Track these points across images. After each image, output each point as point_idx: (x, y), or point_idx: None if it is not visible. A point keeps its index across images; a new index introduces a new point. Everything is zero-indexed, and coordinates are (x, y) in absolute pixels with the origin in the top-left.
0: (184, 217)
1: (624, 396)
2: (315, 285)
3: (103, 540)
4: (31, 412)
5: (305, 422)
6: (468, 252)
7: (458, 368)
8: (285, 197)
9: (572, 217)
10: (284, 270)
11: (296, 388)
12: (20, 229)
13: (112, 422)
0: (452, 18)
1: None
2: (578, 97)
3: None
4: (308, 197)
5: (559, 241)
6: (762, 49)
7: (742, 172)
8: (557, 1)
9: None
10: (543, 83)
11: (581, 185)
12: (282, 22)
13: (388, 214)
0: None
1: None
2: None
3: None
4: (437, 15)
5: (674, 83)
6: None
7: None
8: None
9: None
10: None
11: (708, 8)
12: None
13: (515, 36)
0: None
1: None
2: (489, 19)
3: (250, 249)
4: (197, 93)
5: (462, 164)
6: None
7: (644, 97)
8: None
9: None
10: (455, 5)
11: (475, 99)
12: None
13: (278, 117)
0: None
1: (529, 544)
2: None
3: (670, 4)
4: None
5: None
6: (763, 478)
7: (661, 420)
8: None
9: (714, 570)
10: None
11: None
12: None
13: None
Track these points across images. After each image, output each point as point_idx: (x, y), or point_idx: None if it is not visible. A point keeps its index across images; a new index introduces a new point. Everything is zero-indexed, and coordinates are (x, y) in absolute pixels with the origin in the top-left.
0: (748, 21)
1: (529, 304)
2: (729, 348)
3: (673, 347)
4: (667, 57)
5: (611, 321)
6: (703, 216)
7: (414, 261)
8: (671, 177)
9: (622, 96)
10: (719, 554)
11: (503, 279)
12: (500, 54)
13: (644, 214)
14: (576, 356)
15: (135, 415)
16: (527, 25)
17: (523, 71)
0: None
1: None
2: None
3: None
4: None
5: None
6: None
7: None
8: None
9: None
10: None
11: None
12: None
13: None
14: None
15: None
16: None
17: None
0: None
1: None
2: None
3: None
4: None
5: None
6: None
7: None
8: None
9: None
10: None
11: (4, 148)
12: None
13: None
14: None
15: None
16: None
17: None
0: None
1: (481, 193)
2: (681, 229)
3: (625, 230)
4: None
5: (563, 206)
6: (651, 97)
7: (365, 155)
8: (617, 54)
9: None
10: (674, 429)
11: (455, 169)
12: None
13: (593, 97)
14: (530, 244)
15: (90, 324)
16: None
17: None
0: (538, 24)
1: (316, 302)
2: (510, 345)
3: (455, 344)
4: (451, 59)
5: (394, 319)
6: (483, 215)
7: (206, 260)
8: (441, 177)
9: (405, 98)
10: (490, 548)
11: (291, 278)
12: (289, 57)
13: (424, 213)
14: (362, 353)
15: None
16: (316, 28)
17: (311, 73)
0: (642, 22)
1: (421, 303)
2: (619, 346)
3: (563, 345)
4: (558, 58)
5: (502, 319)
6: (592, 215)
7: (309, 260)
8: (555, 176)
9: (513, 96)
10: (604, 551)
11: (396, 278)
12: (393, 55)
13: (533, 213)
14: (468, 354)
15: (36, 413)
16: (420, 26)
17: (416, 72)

## REQUIREMENTS
Convert the rows above into a JSON list of strings, with each non-blank line as its own string.

## EXERCISE RESPONSE
[
  "Track these points across images. After each image, output each point as point_idx: (x, y), or point_idx: None if it is not visible. A point keeps its index across images; a new index introduces a new point. Everything is zero-indexed, and coordinates are (x, y) in absolute pixels with the origin in the top-left.",
  "0: (184, 217)",
  "1: (624, 396)",
  "2: (315, 285)",
  "3: (103, 540)",
  "4: (31, 412)",
  "5: (305, 422)",
  "6: (468, 252)",
  "7: (458, 368)",
  "8: (285, 197)",
  "9: (572, 217)",
  "10: (284, 270)",
  "11: (296, 388)",
  "12: (20, 229)",
  "13: (112, 422)",
  "0: (452, 18)",
  "1: None",
  "2: (578, 97)",
  "3: None",
  "4: (308, 197)",
  "5: (559, 241)",
  "6: (762, 49)",
  "7: (742, 172)",
  "8: (557, 1)",
  "9: None",
  "10: (543, 83)",
  "11: (581, 185)",
  "12: (282, 22)",
  "13: (388, 214)",
  "0: None",
  "1: None",
  "2: None",
  "3: None",
  "4: (437, 15)",
  "5: (674, 83)",
  "6: None",
  "7: None",
  "8: None",
  "9: None",
  "10: None",
  "11: (708, 8)",
  "12: None",
  "13: (515, 36)",
  "0: None",
  "1: None",
  "2: (489, 19)",
  "3: (250, 249)",
  "4: (197, 93)",
  "5: (462, 164)",
  "6: None",
  "7: (644, 97)",
  "8: None",
  "9: None",
  "10: (455, 5)",
  "11: (475, 99)",
  "12: None",
  "13: (278, 117)",
  "0: None",
  "1: (529, 544)",
  "2: None",
  "3: (670, 4)",
  "4: None",
  "5: None",
  "6: (763, 478)",
  "7: (661, 420)",
  "8: None",
  "9: (714, 570)",
  "10: None",
  "11: None",
  "12: None",
  "13: None",
  "Track these points across images. After each image, output each point as point_idx: (x, y), or point_idx: None if it is not visible. A point keeps its index across images; a new index introduces a new point. Everything is zero-indexed, and coordinates are (x, y) in absolute pixels with the origin in the top-left.",
  "0: (748, 21)",
  "1: (529, 304)",
  "2: (729, 348)",
  "3: (673, 347)",
  "4: (667, 57)",
  "5: (611, 321)",
  "6: (703, 216)",
  "7: (414, 261)",
  "8: (671, 177)",
  "9: (622, 96)",
  "10: (719, 554)",
  "11: (503, 279)",
  "12: (500, 54)",
  "13: (644, 214)",
  "14: (576, 356)",
  "15: (135, 415)",
  "16: (527, 25)",
  "17: (523, 71)",
  "0: None",
  "1: None",
  "2: None",
  "3: None",
  "4: None",
  "5: None",
  "6: None",
  "7: None",
  "8: None",
  "9: None",
  "10: None",
  "11: None",
  "12: None",
  "13: None",
  "14: None",
  "15: None",
  "16: None",
  "17: None",
  "0: None",
  "1: None",
  "2: None",
  "3: None",
  "4: None",
  "5: None",
  "6: None",
  "7: None",
  "8: None",
  "9: None",
  "10: None",
  "11: (4, 148)",
  "12: None",
  "13: None",
  "14: None",
  "15: None",
  "16: None",
  "17: None",
  "0: None",
  "1: (481, 193)",
  "2: (681, 229)",
  "3: (625, 230)",
  "4: None",
  "5: (563, 206)",
  "6: (651, 97)",
  "7: (365, 155)",
  "8: (617, 54)",
  "9: None",
  "10: (674, 429)",
  "11: (455, 169)",
  "12: None",
  "13: (593, 97)",
  "14: (530, 244)",
  "15: (90, 324)",
  "16: None",
  "17: None",
  "0: (538, 24)",
  "1: (316, 302)",
  "2: (510, 345)",
  "3: (455, 344)",
  "4: (451, 59)",
  "5: (394, 319)",
  "6: (483, 215)",
  "7: (206, 260)",
  "8: (441, 177)",
  "9: (405, 98)",
  "10: (490, 548)",
  "11: (291, 278)",
  "12: (289, 57)",
  "13: (424, 213)",
  "14: (362, 353)",
  "15: None",
  "16: (316, 28)",
  "17: (311, 73)",
  "0: (642, 22)",
  "1: (421, 303)",
  "2: (619, 346)",
  "3: (563, 345)",
  "4: (558, 58)",
  "5: (502, 319)",
  "6: (592, 215)",
  "7: (309, 260)",
  "8: (555, 176)",
  "9: (513, 96)",
  "10: (604, 551)",
  "11: (396, 278)",
  "12: (393, 55)",
  "13: (533, 213)",
  "14: (468, 354)",
  "15: (36, 413)",
  "16: (420, 26)",
  "17: (416, 72)"
]